The distributions of most infectious agents causing disease in humans are poorly resolved or unknown. However, poorly known and unknown agents contribute to the global burden of disease and will underlie many future disease risks. Existing patterns of infectious disease co-occurrence could thus play a critical role in resolving or anticipating current and future disease threats. We analyzed the global occurrence patterns of 187 human infectious diseases across 225 countries and seven epidemiological classes (human-specific, zoonotic, vector-borne, non-vector-borne, bacterial, viral, and parasitic) to show that human infectious diseases exhibit distinct spatial grouping patterns at a global scale. We demonstrate, using outbreaks of Ebola virus as a test case, that this spatial structuring provides an untapped source of prior information that could be used to tighten the focus of a range of health-related research and management activities at early stages or in data-poor settings, including disease surveillance, outbreak responses, or optimizing pathogen discovery. In examining the correlates of these spatial patterns, among a range of geographic, epidemiological, environmental, and social factors, mammalian biodiversity was the strongest predictor of infectious disease co-occurrence overall and for six of the seven disease classes examined, giving rise to a striking congruence between global pathogeographic and "Wallacean" zoogeographic patterns. This clear biogeographic signal suggests that infectious disease assemblages remain fundamentally constrained in their distributions by ecological barriers to dispersal or establishment, despite the homogenizing forces of globalization. Pathogeography thus provides an overarching context in which other factors promoting infectious disease emergence and spread are set.

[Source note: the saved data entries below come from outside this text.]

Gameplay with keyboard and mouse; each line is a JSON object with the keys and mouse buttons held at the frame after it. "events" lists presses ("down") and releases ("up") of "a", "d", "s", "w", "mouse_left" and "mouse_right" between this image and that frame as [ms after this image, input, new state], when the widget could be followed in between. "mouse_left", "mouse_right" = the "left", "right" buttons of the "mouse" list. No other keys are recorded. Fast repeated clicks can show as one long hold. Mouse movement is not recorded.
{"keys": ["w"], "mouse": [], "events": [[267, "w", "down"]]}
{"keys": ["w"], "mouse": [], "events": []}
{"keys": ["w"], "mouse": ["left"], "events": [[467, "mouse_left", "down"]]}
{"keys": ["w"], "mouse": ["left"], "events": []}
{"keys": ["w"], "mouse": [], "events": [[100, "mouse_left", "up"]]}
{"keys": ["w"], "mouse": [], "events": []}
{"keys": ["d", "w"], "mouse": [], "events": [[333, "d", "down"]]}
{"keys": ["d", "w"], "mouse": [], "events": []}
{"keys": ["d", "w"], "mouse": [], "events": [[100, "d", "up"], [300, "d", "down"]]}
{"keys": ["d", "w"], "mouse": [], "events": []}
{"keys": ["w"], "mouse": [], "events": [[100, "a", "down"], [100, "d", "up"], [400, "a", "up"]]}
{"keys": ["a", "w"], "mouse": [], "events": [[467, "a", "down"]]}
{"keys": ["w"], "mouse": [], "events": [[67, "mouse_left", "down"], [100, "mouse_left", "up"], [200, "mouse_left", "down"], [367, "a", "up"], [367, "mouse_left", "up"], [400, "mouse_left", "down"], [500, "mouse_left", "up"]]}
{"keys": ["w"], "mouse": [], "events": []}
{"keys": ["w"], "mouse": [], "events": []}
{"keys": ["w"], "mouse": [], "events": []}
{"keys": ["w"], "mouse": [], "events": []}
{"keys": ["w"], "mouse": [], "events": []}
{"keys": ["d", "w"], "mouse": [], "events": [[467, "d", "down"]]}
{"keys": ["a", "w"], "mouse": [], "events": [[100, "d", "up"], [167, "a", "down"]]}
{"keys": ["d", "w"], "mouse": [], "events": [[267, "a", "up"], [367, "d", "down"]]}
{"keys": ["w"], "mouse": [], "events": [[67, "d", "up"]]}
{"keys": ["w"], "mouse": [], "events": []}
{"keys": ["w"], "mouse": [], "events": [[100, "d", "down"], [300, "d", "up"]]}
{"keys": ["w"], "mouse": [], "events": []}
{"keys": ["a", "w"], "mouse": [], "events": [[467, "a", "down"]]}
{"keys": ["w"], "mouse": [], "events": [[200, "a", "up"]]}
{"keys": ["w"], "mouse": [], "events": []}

Keywords: biogeography; distribution; globalization; infectious disease; pathogeography.

Fig. 1.

Global human infectious disease pathogeographic patterns. Ordination analysis of β_sor of human infectious disease assemblages (n = 187 diseases).Similar colors indicate more similar disease assemblages. Separate disease classes and key to colors are presented in SI Appendix, Fig. S1.

Fig. 2.

(A) Mean number of countries positive for each disease class (black dots, box plots in gray). (B) Similarity (1 − β_sor) box plots for each disease class. (C) Turnover (β_sim) and nestedness (β_nes) components of total dissimilarity (β_sor). Turnover indicates the dissimilarity attributable to the replacement of diseases in one country relative to another. Nestedness indicates the dissimilarity attributable to diseases in one country being a subset of the diseases in another (24):$\text{Overall}\hspace{0.17em}\text{dissimilarity}=\text{Turnover}+\text{Nestedness}\left({\mathrm{\beta }}_{\text{sor}}={\mathrm{\beta }}_{\text{sim}}+{\mathrm{\beta }}_{\text{nes}}\right).$

Fig. 3.

Ebola co-zones through time (1976–2014). Additive co-zone models depict the average pairwise similarity (1 − β_sor; warmer colors indicate more similar) of zoonotic disease assemblages between countries recording primary Ebola (spillover) cases and all other countries calculated across four time points [1976 = DRC and Sudan (A), 1994 = A + Gabon and Cote d’Ivoire (B), 2000 = B + Republic of Congo and Uganda (C), and 2014 = C + Guinea (D)]. The scale is continuous but has been assigned categorical breaks to aid visualization.

Fig. 4.

Estimated relative influence of extrinsic predictors in explaining the similarity of human infectious disease assemblages among countries after accounting for the effect of geographic distance (spatial autocorrelation). Overall model: R² = 0.540. Descriptions of predictors are provided in Materials and Methods. Full model outputs are shown in Table 2 and SI Appendix, Table S1, and separate disease classes are shown in SI Appendix, Fig. S5.